Remove Snapshot INIT Step by original-brownbear · Pull Request #55918 · elastic/elasticsearch

original-brownbear · 2020-04-29T10:12:03Z

With #55773 the snapshot INIT state step has become obsolete. We can set up the snapshot directly in one single step to simplify the state machine.

This is a big help for building concurrent snapshots because it allows us to establish a deterministic order of operations between snapshot create and delete operations since all of their entries now contain a repository generation. With this change simple queuing up of snapshot operations can and will be added in a follow-up.

elasticmachine · 2020-04-29T10:12:05Z

Pinging @elastic/es-distributed (:Distributed/Snapshot/Restore)

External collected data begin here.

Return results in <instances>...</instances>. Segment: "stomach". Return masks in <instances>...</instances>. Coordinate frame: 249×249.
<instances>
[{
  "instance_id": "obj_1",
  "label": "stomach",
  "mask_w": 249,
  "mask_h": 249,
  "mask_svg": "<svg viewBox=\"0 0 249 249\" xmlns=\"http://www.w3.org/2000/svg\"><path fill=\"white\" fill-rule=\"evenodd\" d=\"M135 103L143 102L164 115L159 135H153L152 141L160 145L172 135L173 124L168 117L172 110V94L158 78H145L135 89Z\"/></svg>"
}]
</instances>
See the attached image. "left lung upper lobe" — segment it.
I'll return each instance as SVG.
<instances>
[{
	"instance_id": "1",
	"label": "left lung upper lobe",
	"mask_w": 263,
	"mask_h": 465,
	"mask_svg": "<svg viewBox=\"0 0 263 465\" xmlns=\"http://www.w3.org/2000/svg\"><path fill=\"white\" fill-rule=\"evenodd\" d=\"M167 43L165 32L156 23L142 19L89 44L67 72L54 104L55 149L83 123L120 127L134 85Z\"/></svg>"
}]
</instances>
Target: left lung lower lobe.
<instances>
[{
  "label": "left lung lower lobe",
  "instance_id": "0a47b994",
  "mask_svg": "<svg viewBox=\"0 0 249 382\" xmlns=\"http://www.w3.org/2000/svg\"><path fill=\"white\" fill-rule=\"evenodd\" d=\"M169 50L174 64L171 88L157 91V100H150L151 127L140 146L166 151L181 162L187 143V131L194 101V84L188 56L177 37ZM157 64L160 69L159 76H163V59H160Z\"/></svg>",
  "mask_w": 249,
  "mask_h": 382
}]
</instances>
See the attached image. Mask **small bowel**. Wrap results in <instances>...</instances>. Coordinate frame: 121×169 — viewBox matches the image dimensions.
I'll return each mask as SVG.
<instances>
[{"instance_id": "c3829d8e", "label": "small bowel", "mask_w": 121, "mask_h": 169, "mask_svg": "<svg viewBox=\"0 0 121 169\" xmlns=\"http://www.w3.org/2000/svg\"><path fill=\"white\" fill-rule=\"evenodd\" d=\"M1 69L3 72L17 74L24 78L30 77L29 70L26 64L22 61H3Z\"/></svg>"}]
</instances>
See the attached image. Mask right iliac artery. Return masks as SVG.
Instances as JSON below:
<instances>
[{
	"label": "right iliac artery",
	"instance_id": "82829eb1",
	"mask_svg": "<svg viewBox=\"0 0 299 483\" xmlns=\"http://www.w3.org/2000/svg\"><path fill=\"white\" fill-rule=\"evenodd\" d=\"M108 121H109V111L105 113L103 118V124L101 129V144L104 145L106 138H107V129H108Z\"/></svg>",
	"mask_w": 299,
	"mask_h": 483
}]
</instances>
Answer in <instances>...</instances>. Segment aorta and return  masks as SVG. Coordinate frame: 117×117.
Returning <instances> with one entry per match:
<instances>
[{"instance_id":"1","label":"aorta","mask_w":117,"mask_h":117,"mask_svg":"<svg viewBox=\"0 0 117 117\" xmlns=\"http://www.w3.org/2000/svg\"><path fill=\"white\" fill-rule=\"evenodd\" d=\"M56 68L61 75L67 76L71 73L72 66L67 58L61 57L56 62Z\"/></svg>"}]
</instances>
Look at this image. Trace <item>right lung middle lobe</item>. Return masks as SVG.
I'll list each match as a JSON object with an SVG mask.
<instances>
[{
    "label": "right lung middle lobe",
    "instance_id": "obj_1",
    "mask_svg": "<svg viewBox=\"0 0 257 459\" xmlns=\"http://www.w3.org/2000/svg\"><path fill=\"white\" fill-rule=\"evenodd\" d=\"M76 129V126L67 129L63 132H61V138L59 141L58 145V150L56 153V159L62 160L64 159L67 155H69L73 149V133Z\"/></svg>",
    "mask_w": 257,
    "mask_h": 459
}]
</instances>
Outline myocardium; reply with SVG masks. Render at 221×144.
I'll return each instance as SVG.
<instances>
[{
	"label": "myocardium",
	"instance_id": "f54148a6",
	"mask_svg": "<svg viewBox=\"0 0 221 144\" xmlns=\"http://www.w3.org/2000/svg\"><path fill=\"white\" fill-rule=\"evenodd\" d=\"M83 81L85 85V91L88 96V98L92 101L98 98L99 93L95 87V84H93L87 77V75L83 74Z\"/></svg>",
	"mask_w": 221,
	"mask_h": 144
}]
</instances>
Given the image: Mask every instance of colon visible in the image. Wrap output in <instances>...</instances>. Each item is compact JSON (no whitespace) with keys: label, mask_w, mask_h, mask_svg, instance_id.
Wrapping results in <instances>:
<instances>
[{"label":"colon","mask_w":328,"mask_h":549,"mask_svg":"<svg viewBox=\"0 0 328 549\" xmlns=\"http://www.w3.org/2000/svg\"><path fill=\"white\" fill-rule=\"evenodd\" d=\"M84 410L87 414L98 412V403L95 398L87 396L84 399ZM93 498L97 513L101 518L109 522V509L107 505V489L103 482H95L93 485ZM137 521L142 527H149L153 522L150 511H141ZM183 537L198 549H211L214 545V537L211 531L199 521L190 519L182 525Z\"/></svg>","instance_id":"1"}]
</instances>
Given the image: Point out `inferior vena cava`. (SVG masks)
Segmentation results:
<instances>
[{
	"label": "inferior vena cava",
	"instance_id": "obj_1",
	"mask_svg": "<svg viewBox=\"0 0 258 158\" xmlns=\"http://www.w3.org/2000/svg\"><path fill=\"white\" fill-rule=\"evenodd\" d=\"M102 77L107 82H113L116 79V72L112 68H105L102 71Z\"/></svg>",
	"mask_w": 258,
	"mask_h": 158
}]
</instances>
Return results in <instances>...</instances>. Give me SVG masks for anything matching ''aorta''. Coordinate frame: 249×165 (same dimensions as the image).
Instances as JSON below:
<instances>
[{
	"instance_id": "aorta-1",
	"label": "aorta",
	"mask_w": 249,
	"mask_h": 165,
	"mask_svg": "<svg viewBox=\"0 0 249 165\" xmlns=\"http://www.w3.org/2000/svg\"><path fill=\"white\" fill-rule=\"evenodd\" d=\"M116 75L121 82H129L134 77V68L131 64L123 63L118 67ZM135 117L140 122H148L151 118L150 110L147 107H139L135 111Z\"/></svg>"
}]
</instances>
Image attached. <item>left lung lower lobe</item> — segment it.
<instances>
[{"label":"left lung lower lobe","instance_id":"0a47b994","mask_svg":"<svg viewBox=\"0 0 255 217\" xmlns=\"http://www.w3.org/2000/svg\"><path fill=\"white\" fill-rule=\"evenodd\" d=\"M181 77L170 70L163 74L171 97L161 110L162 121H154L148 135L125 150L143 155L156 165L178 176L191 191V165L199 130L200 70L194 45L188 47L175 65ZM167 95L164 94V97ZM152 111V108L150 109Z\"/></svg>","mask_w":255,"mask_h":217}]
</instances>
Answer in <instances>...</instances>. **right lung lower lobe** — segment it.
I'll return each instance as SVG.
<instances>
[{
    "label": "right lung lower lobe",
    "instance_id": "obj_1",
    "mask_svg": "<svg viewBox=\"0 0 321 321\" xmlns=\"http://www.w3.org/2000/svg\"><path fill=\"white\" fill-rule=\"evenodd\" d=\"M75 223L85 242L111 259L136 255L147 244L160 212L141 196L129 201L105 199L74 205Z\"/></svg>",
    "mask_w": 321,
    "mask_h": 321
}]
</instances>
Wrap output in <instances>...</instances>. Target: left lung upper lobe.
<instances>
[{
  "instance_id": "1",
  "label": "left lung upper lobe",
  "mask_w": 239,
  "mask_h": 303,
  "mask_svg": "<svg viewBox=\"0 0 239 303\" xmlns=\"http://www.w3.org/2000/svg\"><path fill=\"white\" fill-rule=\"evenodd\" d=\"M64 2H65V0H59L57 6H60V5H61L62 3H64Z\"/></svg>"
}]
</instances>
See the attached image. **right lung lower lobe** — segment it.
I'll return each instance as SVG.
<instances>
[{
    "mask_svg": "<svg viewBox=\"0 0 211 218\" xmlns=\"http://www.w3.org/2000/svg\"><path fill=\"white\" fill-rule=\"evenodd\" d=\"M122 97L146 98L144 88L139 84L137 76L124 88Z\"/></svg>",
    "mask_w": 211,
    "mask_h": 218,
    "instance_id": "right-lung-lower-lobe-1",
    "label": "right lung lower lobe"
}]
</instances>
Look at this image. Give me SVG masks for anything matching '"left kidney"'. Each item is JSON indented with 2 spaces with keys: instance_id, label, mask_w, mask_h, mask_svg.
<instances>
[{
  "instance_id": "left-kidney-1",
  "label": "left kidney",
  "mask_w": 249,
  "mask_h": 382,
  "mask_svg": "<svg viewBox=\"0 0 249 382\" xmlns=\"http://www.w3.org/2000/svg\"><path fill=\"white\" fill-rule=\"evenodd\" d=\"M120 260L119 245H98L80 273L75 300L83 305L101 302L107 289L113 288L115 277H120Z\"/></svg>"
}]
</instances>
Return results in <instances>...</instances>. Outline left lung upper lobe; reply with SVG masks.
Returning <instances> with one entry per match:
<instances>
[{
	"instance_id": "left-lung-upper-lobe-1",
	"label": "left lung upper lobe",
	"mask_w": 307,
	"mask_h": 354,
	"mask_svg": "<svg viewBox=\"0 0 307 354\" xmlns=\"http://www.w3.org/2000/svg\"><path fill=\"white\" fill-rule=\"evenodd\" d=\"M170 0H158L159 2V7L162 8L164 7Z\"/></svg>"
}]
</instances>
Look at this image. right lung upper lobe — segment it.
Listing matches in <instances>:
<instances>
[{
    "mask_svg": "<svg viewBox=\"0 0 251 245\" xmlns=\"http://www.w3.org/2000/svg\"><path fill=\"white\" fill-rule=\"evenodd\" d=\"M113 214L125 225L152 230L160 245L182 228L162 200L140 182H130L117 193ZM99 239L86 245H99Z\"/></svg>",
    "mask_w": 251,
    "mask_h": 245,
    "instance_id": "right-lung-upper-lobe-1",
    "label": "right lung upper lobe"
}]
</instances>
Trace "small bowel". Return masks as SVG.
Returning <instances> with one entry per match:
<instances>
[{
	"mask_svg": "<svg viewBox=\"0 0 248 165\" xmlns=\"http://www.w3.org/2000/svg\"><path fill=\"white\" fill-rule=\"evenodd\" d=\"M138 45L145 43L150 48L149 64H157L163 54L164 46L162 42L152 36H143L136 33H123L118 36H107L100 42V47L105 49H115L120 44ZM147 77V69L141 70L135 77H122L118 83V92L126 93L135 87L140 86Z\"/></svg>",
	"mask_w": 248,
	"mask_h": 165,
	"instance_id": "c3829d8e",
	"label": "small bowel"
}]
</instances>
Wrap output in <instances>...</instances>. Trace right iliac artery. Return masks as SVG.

original-brownbear · 2020-04-29T10:34:05Z

Jenkins run elasticsearch-ci/bwc

original-brownbear · 2020-04-29T11:49:54Z

server/src/main/java/org/elasticsearch/snapshots/SnapshotsService.java

-                    logger.warn("Failed to load snapshot metadata, assuming repository is in old format", e);
-                    return OLD_SNAPSHOT_FORMAT;
-                }
+                return OLD_SNAPSHOT_FORMAT;


7.6 always adds the versions to the repository data. If we don't find one here then there's no point in doing any IO because we know that the repository data was written by a version older than 7.6. We can simply go ahead and assume an old version and be done with things. I had to make this change here because I needed this method to work on the CS thread, but we can make it safely in all versions in fact. Loading the individual SnapshotInfo here was never necessary.

original-brownbear · 2020-04-29T11:56:41Z

server/src/test/java/org/elasticsearch/snapshots/SnapshotResiliencyTests.java

                            }
                            testClusterNodes.randomDataNodeSafe().client.admin().cluster().prepareCreateSnapshot(repoName, snapshotName)
-                                .execute(snapshotStartedListener);
+                                    .execute(ActionListener.wrap(() -> {


This is basically a revert of 93c6d77

Master fail-over would not lead to a failing snapshot response here with any observable frequency when we had the INIT state.
If the client (connected to a data node) lost the connection to the master node (because we disconnect the master temporarily in some runs), it would retry and the master meanwhile would have at the most made it to an INIT state in the CS (which the retry would simply ignore once a new master is elected). Now the first CS update will always be a STARTED state snapshot and a retry can again run into an in-progress snapshot.
We should fix clean retrying some other way (could do what we did for force merge UUIDs and generate the unique SnapshotId in the transport request already so that retries can know they're a retry). Since we haven't released 7.8 and this is a really minor UX win to revert here, I think this is an acceptable "regression".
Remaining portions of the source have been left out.